Black for Death is no different in its approach where its ideas are so far stretched over the map that the album ends up becoming a comedy fest of sorts. To clearly outline this, let me give you a quick track-by-track of how the album pans out.
Track 1 –
Puritanical Euphoric Misanthropia worship with some tasteless symphonics/ violins (via
Death Cult Armageddon) and utterly weak screeches/ growls that sounds like I need to skip this track.
Track 2 - Some terrible melancholy folky vocals, more symphonic Borgir love followed by some Borknagar riffage and some awful goat-with-laryngitis vocals.
Track 3 – Evil dwarf emerges from hut with creepy voice and some simple riffage.
Track 4 – Nightclub-jazzy instrumental…what?
Track 5 - Simplistic stutter-stop open chord riff with some more goat-raping vocals, terrible cry-out-in-the-mountain vocals….blah.
Track 6- Their best attempt at Dimmu worshipping with a number of generic riffs, but hey, they came close to tweaking my interest.
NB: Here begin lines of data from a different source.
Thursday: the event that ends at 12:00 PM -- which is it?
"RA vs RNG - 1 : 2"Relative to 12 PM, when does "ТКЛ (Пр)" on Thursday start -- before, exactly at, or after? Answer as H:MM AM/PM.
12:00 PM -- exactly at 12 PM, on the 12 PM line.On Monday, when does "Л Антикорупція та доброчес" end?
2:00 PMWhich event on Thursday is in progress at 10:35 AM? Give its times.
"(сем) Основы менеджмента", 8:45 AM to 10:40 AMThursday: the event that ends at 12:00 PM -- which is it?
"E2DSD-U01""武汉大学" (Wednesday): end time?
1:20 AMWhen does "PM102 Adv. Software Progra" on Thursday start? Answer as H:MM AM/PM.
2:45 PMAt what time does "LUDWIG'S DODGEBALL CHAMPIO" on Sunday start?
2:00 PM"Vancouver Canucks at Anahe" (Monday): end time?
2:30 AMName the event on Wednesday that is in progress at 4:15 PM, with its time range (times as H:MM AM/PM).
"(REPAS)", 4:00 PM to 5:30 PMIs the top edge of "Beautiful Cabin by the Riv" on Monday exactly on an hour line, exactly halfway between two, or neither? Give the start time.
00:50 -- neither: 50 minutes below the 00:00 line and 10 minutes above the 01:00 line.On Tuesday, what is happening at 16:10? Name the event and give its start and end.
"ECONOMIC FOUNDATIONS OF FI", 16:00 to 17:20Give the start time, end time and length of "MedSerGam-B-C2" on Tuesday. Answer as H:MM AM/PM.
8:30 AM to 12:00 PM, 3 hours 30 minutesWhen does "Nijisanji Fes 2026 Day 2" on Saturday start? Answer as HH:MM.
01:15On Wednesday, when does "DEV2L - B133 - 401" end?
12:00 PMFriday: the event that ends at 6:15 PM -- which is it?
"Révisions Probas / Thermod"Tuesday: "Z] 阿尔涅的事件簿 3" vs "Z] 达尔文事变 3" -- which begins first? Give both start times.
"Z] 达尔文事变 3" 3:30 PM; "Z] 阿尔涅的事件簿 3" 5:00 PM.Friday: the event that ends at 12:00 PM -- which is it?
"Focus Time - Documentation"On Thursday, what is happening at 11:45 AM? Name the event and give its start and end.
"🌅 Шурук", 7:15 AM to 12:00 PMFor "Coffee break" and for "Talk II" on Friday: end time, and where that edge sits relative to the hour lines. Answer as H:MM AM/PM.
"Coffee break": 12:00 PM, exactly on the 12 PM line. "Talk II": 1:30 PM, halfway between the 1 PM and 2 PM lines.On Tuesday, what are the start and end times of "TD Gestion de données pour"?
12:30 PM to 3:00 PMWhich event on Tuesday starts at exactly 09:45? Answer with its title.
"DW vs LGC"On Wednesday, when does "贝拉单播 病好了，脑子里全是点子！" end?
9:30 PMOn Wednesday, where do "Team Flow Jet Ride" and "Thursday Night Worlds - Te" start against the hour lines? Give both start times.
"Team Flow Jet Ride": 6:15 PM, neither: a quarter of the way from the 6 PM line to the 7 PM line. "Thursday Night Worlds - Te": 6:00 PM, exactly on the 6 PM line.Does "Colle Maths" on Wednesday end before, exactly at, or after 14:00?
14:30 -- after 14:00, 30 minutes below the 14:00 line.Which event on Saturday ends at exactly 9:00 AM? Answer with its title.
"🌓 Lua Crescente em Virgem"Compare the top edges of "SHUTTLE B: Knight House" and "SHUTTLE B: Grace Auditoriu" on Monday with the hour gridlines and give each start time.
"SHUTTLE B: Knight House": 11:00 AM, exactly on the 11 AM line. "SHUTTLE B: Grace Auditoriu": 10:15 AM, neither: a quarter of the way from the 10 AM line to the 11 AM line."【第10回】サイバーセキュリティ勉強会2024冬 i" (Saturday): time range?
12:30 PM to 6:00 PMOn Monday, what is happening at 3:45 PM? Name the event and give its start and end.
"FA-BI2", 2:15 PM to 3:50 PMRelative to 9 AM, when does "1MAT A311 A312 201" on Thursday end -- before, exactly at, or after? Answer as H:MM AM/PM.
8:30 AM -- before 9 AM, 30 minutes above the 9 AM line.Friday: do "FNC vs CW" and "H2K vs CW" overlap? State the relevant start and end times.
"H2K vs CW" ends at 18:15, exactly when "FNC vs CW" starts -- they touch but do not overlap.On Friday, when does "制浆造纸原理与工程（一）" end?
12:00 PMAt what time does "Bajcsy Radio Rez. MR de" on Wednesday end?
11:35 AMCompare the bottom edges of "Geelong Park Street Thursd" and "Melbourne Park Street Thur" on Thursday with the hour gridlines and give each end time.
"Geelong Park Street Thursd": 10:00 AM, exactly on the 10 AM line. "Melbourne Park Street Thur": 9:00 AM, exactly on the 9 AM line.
Track 7 – Some native tongue spoken stuff that you might here by pressing a display info button at your local Native Amercian Museum.
Track 8 – Frolicking folky/ Viking intro that leads into another tedious…wait a minute, Trickster from Ulver is there to save the song from it’s tedious, wait a minute…nah the song still sounds like symphonic suckage.
I think you get it by now…
At this point, you’re probably sitting there saying that I’m being unfair, that anybody can sit and criticize music the way I have above. Heck, you’re probably sitting there getting after me for name-dropping Dimmu Borgir way too much in this review. To be quite honest, give this album a listen and you will do the same thing; it’s just that bad and the copy-cat antics make it unbearable (especially ripping off Dimmu Borgir to no end). I’m all for being ambitious with ideas that make sense and Solefald are really good at not doing this. Concept albums are supposed to have a running theme throughout the music (look at
Crimson by Edge of Sanity for a wonderful example of this).
Black for Death’s failure lies in the songs lose ends that tie nothing together and thus, losing any reason as to why I should pay attention to the story that might be going on throughout the lyrics (whatever that may be). In short, don’t waste your time with this album/ band, even if your elite black metal/ symphonic/ folk/ gothic/ jazzy/ progressive/ Viking metal buddies on the internet told you otherwise.